US President Barack Obama on Wednesday said that his administration was ready to take action against China over online attacks carried out by Beijing or its proxies, publicly raising the specter of sanctions a week before Chinese President Xi Jinping (習近平) arrives in the US for a state visit.
“We are preparing a number of measures that will indicate to the Chinese that this is not just a matter of us being mildly upset, but is something that will put significant strains on the bilateral relationship if not resolved,” Obama said in a question-and-answer session with business leaders on economic issues. “We are prepared to take some countervailing actions in order to get their attention.”
“My hope is that it gets resolved short of that,” Obama said.
The remarks seemed calibrated to pressure Xi to agree to address online security concerns, which Obama said would “probably be one of the biggest topics” of the talks next week.
They also seemed to suggest that while sanctions are unlikely to be imposed on China before the summit meeting, it is increasingly likely that some penalties will be imposed afterward.
The public threat of sanctions represented an intensifying of what has until now been a quiet, although increasingly intense, effort to warn Beijing that the administration will not tolerate recent breaches and thefts of intellectual property, including one at the US Office of Personnel Management. That breach, revealed this year, compromised tens of millions of security files of US federal employees.
Obama has faced a difficult problem in deciding whether and when to apply sanctions. Some administration officials are concerned about poisoning the atmosphere for Xi’s visit and some believe that the threat of such penalties could help extract concessions.
“They’ve just run out of time to deal with sanctions before this top-level meeting,” said Patrick Cronin, the director of the Asia-Pacific Security Program at the Center for a New American Security.
“The administration is, on the one hand, looking for as much cooperation as they can get from Xi Jinping and China’s leadership and, at the same time, saying: ‘Here is the stick of sanctions.
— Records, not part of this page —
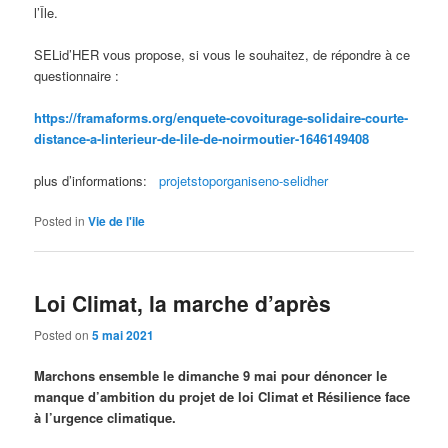
l’Île.
SELid’HER vous propose, si vous le souhaitez, de répondre à ce
questionnaire :
https://framaforms.org/enquete-covoiturage-solidaire-courte-
distance-a-linterieur-de-lile-de-noirmoutier-1646149408
plus d’informations:
projetstoporganiseno-selidher
Posted in
Vie de l'ile
Loi Climat, la marche d’après
Posted on
5 mai 2021
Marchons ensemble le dimanche 9 mai pour dénoncer le
manque d’ambition du projet de loi Climat et Résilience face
à l’urgence climatique.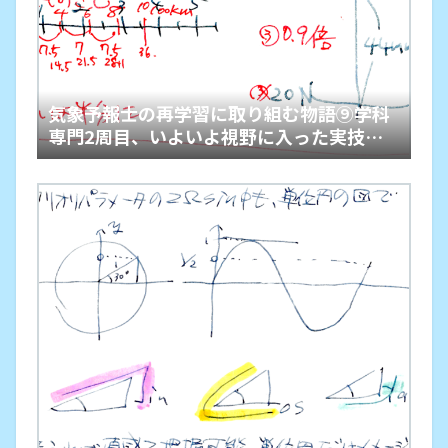
気象予報士の再学習に取り組む物語⑨学科
専門2周目、いよいよ視野に入った実技学
習を計画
We’re not going to use it right now; we’re going to wait to see what you say at the summit about good-faith progress on cyberrules of the road, but if we’re not satisfied, sanctions will follow,’” Cronin said.
The breaches were a source of friction last month when US National Security Adviser Susan Rice traveled to Beijing to meet with top Chinese officials.
The White House said on Saturday last week that Chinese Communist Party envoy Meng Jianzhu (孟建柱) spent much of last week in Washington meeting with US security and intelligence officials on online security issues, including a session with Rice that involved a “frank and open exchange.”
“US and Chinese officials are engaged in candid, blunt discussions about our concerns in this policy area,” White House press secretary Josh Earnest told reporters on Wednesday. “You have heard the US government make clear that we have significant concerns with Chinese behavior.”
He said Obama “was intentionally nonspecific” on Wednesday over possible actions against China, although he said that the president signed an executive order this year enabling him to issue sanctions against those responsible for such attacks.
“Among states, there has to be a framework that is analogous to what we’ve done with nuclear power, because nobody stands to gain” from the attacks, Obama said on Wednesday.
He said defining such a plan “requires, I think, some tough negotiations.”
“If we and the Chinese are able to coalesce around a process for negotiations, then I think we can bring a lot of other countries along,” the president said.
Still, despite repeated efforts, Obama has been unable to bring about such a meeting of the minds on the issue.